Beauty sales have also been a rare bright spot for retailers: Target said beauty category sales grew roughly 15% in its quarter ended Oct. 29 compared with a year earlier, with Ulta Beauty shops in Target tripling their total sales volume over that period.
While Macy’s namesake stores saw comparable-store sales decline last quarter, its beauty-focused Bluemercury chain saw same-store sales grow 14% last quarter compared with a year earlier. Kohl’s locations with Sephora are outperforming the rest of the department-store chain.
Of the 14 discretionary categories that market research firm NPD Group tracks, prestige beauty—products you might find at a department store or a Sephora—is the only category that is seeing unit sales growth year to date. And lipstick, which suffered during the masked-up pandemic, is making up for lost time.
Lipstick sales have grown 37% through October this year compared with a year earlier, according to Larissa Jensen, beauty industry analyst at NPD Group. That is an acceleration from the 31% growth seen during the same period last year. Lip product is the only major category within prestige beauty where sales are actually up compared with pre-pandemic levels, according to Ms. Jensen.
Cosmetic companies have also called out strong sales in fragrances, calling it the “fragrance index.” Demand has been so robust that there is an industrywide fragrance component shortage, Coty said in a press release announcing third-quarter earnings earlier this month. CEO Sue Nabi said during the call that Coty hasn’t seen any kind of trade-down or slowdown, also noting that consumers are shifting away from gifting perfume to buying it for themselves.

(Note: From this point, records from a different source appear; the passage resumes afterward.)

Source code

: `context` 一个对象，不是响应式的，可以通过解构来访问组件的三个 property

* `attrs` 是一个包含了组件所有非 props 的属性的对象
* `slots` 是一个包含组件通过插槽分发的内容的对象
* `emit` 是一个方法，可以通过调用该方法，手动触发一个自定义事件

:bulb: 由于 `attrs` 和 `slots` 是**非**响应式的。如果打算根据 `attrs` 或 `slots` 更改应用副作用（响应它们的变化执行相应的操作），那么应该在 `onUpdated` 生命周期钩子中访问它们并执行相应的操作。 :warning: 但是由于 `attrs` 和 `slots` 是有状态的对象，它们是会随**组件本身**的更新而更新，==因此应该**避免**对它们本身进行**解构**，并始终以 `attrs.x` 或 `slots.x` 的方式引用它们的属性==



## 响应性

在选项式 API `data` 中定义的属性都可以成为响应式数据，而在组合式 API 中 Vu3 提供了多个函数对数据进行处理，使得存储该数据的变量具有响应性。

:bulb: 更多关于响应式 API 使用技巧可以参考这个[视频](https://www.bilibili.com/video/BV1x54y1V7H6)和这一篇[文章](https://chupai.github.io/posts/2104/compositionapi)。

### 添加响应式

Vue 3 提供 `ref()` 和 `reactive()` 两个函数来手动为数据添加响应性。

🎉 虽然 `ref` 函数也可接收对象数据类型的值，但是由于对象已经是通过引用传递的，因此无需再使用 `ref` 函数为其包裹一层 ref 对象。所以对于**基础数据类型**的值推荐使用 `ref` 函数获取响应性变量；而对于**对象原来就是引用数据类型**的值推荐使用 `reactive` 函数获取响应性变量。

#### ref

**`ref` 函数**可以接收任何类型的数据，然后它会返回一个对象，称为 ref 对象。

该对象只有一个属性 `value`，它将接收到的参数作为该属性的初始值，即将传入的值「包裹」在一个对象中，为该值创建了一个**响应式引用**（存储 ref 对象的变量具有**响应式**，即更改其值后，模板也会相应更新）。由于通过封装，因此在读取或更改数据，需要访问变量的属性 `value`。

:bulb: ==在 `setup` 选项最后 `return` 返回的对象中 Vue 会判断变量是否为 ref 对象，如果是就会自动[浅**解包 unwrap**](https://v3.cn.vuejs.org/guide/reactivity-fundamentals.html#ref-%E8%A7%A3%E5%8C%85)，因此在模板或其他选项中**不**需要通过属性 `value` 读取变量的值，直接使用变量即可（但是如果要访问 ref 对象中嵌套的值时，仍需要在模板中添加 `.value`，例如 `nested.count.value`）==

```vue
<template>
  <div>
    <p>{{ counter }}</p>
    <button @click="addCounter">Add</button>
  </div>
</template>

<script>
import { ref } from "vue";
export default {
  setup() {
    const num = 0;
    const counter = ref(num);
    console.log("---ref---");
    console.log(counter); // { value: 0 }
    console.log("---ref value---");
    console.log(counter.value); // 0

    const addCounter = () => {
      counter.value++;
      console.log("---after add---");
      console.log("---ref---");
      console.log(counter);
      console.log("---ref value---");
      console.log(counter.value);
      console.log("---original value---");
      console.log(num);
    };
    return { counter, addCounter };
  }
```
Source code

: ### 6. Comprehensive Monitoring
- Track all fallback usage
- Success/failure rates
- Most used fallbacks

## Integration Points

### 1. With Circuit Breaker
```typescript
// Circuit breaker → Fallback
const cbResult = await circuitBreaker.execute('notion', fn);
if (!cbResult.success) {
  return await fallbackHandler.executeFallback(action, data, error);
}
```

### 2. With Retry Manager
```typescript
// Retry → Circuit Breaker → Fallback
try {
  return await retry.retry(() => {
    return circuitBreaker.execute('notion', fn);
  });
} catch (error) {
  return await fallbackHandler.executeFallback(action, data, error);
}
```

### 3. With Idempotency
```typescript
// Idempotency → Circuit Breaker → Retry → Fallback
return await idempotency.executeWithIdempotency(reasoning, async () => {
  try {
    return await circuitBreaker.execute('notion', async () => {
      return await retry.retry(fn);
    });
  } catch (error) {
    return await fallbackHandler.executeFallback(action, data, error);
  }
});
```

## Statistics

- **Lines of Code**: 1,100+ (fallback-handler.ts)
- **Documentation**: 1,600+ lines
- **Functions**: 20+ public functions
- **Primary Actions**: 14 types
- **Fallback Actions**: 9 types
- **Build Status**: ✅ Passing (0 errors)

“A big piece of it is just a shift in what wellness means to consumers,” NPD Group’s Ms. Jensen said. “Beauty is one of the few industries that are positioned to meet [consumers’] emotional need. It makes them feel good.”
While the lipstick effect could be observed in the recession in the early 2000s, that wasn’t the case during the 2007-09 recession, during which lipstick sales declined alongside other discretionary purchases. Part of this might have had to do with category-specific dynamics.
There was a lot of newness in the cosmetic industry in 2001, including lip gloss, a relatively nascent category back then. That tailwind simply wasn’t there starting in 2008, though nail polish turned out to be consumers’ small indulgence of choice in that period. This time around, consumers may be eager to show off a part of their face that was hidden behind a mask for so long during the pandemic.
In an otherwise bleak environment for companies selling discretionary goods, those in the business of selling cosmetics look well poised to come out of the holiday season looking freshened up.